_Problems to solve_
- A) Summarize the forum comment on drones and animals in two sentences.
- B) In the forum comment on drones and animals, list every animal named in the comparison to a leaf blower.

_Given text_
—————
Animals Spy a New Enemy: Drones - dnetesn
http://www.nytimes.com/2015/10/20/science/animals-spy-a-new-enemy-drones.html?action=click&contentCollection=science&region=rank&module=package&version=highlights&contentPlacement=1&pgtype=sectionfront&_r=0
======
blisterpeanuts
Just as far as birds go, perhaps putting protective rings around the
propellers such as this one[1] might reduce or prevent propeller injuries to
the animals.

As far as damage to drones from attacking animals... I have less sympathy :)

The noise might be the most annoying aspect of a drone. Animals tend to have
very keen hearing and one of these bad boys hovering in the vicinity is going
to be like a super loud and obnoxious leaf blower to a dog, coyote, deer,
bear, etc.
—————
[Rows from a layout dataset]
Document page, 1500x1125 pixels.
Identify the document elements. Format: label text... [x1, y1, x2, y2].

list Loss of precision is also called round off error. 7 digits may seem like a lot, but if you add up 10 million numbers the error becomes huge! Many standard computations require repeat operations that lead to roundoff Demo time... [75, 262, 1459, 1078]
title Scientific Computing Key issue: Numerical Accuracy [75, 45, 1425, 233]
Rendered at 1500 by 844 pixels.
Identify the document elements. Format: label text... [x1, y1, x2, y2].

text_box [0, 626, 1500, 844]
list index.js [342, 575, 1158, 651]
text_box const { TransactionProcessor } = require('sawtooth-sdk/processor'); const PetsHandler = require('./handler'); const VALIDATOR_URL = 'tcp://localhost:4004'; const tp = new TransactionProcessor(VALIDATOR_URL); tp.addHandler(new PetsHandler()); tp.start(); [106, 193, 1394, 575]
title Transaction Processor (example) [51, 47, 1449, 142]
—————
_Task-by-task answers_
- A) The commenter suggests that protective rings around drone propellers might reduce or prevent propeller injuries to birds, while expressing less sympathy for drones damaged by attacking animals. The commenter also calls noise possibly the most annoying aspect of a drone, since animals' keen hearing would make a hovering drone sound like a super loud leaf blower.

- B)
- dog
- coyote
- deer
- bear